The ROI question comes up all the time in the PR/Social Media Marketing world.
I’ve written about it a dozen times. So has every other marketing blogger. There are blogs devoted to measurement. There are conferences devoted to measurement. There are twitter chats devoted to measurement.
So much talk, so little agreement.
In my experience, almost every marketer who insists on measurement is ultimately quite satisfied with pretty charts.
There are a few reasons for this dilemma…
Not every marketer has the inclination or budget to invest in measurement. For example, P&G is widely acclaimed for “getting measurement right” via their marketing mix modeling (MMM) approach … but it costs millions to do it right. If the marketer decides to tackle MMM, but does so in a half-assed way, how is that going to be effective?
Not every marketer is willing to work with their peers in Sales. Ultimately most marketers agree that their feet will be held to the fire on motivating an expansion of the sales funnel. But to accurately do so requires collaboration with Sales. Sales & Marketing don’t always see eye-to-eye; it’s more convenient for them to be able to point at each other when things aren’t working.
Not every marketer is willing to talk to their webmaster. With so much of marketing going online, we can not only measure every click, but now can measure VIEW-THROUGHS. From a 2006 DoubleClick report:
Survey respondents said they were twice as likely to notice a web ad <or online article>, not click on it, but visit the advertised site later (61 percent), as they were to click on an banner ad to reach a site (30 percent).
So, we’ve known about view-throughs since the 2006 timeframe, but few folks invest in systems to track it… when I ask clients to look into solutions such as Tealium, they invariably sigh, “I don’t like talking to the webmaster” or something to that effect. Mucking about with the website is forbidden.

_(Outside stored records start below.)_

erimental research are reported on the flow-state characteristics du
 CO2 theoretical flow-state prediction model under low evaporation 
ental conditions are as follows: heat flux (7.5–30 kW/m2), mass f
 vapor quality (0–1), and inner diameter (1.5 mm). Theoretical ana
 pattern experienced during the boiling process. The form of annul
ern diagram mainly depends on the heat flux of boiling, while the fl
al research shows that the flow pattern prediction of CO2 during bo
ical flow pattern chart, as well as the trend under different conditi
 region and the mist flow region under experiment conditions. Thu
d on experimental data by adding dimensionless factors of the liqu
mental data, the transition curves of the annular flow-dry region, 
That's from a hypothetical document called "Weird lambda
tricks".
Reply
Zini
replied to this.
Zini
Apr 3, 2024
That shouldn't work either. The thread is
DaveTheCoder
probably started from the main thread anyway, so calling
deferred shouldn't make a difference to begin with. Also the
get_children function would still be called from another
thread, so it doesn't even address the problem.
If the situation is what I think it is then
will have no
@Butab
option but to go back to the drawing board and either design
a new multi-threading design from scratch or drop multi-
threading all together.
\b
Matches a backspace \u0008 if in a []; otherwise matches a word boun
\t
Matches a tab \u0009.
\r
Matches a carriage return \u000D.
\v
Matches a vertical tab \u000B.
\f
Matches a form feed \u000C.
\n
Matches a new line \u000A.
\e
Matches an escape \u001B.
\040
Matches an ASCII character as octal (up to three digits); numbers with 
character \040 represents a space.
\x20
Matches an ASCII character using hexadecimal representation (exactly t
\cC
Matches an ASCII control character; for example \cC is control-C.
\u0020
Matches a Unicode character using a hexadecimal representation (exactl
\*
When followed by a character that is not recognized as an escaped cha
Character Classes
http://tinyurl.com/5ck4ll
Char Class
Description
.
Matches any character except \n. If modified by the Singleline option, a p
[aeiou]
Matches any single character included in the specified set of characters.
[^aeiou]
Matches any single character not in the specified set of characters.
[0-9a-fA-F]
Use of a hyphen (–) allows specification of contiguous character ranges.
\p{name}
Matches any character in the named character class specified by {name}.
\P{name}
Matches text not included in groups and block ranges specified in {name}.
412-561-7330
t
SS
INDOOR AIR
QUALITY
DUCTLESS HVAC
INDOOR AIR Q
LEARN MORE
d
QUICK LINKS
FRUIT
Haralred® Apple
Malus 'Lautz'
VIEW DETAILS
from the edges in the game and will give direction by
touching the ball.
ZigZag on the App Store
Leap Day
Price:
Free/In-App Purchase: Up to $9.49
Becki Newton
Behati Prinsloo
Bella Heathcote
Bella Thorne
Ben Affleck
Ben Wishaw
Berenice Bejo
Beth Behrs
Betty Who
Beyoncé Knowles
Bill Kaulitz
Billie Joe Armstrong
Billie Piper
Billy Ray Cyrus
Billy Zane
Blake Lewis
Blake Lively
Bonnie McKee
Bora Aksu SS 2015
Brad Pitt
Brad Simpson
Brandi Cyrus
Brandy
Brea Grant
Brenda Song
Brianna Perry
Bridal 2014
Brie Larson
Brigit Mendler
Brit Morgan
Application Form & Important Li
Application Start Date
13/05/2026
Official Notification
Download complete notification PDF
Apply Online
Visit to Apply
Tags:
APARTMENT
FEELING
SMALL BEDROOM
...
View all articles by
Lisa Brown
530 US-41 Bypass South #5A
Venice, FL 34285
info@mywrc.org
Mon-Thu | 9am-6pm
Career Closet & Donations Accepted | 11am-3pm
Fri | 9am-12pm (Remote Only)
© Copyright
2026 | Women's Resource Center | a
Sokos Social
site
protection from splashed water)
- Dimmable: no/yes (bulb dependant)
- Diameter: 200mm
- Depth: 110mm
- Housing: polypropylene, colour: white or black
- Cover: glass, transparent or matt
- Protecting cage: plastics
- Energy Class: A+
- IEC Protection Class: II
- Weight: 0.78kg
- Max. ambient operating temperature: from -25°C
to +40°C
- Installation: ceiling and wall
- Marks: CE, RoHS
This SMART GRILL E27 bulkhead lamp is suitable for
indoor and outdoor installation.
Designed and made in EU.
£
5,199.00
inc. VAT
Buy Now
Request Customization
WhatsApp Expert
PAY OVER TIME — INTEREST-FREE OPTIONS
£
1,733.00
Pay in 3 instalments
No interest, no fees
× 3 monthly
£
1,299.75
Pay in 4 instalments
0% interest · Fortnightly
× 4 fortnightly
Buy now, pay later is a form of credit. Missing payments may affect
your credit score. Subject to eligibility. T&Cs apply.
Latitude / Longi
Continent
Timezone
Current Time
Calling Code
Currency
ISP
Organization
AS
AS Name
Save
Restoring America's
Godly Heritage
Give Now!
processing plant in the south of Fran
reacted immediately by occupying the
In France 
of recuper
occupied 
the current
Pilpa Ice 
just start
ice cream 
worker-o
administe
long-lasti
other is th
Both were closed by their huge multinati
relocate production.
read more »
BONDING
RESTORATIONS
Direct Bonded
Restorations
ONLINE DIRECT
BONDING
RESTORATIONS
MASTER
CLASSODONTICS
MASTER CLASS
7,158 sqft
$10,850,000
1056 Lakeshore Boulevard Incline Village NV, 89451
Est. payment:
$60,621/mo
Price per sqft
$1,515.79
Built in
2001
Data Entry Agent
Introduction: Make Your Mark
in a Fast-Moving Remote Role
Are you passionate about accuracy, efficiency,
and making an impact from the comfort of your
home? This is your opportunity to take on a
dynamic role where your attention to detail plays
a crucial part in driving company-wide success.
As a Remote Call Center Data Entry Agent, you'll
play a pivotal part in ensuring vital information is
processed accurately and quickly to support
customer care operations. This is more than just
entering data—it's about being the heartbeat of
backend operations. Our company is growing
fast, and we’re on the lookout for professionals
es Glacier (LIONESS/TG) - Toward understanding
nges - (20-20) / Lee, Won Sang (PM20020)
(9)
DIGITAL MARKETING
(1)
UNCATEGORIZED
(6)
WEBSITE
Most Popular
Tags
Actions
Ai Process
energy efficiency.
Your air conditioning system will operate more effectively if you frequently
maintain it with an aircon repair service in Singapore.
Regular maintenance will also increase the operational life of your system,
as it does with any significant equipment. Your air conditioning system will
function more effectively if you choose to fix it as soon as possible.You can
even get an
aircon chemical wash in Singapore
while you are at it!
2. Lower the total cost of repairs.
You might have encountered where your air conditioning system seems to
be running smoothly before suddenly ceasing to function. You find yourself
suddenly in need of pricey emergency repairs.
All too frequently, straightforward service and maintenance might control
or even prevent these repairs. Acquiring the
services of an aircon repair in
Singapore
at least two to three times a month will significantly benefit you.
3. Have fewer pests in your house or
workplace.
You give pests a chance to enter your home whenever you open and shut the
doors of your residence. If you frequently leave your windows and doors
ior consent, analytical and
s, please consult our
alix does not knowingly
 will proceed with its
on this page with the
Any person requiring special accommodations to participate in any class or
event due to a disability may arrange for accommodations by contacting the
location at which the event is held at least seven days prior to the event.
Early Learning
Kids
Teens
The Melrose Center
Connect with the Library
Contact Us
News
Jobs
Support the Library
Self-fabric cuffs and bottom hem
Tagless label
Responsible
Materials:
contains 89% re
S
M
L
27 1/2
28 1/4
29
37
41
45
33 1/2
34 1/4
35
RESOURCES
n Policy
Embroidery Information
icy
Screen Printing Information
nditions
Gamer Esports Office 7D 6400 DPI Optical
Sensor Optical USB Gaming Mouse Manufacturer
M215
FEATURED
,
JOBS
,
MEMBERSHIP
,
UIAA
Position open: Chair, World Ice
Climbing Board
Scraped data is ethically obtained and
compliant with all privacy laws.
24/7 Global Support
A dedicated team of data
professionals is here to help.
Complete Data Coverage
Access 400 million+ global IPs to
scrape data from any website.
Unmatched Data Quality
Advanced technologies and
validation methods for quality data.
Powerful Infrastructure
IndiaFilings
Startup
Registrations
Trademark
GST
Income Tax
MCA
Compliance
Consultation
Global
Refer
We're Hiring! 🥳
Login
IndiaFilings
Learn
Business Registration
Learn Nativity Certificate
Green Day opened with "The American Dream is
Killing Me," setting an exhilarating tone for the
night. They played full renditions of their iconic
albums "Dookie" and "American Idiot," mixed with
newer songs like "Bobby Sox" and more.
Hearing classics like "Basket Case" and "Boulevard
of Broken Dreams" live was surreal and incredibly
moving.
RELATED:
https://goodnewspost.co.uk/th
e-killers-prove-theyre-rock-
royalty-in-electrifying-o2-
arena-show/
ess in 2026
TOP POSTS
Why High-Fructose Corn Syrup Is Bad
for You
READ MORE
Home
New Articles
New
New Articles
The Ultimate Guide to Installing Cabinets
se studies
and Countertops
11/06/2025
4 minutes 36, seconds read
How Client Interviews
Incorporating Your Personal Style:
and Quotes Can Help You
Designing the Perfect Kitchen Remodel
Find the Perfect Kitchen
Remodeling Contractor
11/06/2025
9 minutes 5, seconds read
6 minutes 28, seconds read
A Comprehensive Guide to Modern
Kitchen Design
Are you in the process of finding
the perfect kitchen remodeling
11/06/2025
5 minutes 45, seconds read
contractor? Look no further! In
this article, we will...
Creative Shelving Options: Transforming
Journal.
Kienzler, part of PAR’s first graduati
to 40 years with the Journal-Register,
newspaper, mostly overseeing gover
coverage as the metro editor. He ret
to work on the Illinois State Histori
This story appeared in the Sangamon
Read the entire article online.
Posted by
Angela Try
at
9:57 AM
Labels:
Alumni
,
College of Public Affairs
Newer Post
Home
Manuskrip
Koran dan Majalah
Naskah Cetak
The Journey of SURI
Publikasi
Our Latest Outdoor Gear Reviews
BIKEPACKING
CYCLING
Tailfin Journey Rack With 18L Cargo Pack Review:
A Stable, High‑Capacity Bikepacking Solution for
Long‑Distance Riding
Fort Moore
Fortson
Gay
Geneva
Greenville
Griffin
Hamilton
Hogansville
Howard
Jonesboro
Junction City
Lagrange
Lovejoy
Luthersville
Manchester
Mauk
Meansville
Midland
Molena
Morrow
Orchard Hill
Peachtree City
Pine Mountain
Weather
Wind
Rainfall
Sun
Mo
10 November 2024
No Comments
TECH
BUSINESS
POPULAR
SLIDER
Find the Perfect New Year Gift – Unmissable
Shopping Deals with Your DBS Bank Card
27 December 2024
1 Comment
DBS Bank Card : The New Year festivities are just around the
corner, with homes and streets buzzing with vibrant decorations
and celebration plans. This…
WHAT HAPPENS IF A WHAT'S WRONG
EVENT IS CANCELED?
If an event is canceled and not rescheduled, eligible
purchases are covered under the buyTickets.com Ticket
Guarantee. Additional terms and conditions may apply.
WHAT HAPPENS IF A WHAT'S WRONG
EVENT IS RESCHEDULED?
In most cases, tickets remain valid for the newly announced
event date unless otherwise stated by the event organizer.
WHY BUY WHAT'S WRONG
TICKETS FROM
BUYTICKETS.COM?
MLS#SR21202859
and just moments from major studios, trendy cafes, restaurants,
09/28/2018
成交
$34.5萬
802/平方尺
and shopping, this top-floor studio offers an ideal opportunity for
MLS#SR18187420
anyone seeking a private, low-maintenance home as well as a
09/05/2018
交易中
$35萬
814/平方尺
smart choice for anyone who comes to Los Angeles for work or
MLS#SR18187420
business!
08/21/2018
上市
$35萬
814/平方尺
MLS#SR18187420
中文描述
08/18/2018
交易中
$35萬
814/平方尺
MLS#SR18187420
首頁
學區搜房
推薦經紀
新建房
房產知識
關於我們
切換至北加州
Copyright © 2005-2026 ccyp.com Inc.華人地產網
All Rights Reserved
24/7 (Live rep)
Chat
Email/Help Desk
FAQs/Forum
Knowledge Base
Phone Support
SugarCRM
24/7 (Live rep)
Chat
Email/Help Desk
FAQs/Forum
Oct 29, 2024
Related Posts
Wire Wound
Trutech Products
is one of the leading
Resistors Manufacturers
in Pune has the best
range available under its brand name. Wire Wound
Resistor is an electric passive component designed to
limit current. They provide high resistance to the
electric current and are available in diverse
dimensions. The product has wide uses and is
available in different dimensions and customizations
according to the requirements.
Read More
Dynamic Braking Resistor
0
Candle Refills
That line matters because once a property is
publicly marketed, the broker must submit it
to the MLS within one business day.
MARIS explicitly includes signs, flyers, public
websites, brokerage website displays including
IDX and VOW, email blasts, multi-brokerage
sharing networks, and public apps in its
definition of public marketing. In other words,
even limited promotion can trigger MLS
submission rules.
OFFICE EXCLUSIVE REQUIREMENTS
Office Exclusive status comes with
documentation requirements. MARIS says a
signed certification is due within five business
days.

(Ironically this is even more likely to be raised as an objection by e-retail marketers, whom you’d think would care the most! — but every adjustment to the e-commerce site is as carefully plotted out as an act of Congress.)
It gets frustrating to be tasked with “figuring out the Measurement” stuff when so much of the onus really rests with the client to do a good portion of the systems implementation, tracking and analysis.
A pretty chart is just so much easier. And 9x out of 10, works just fine.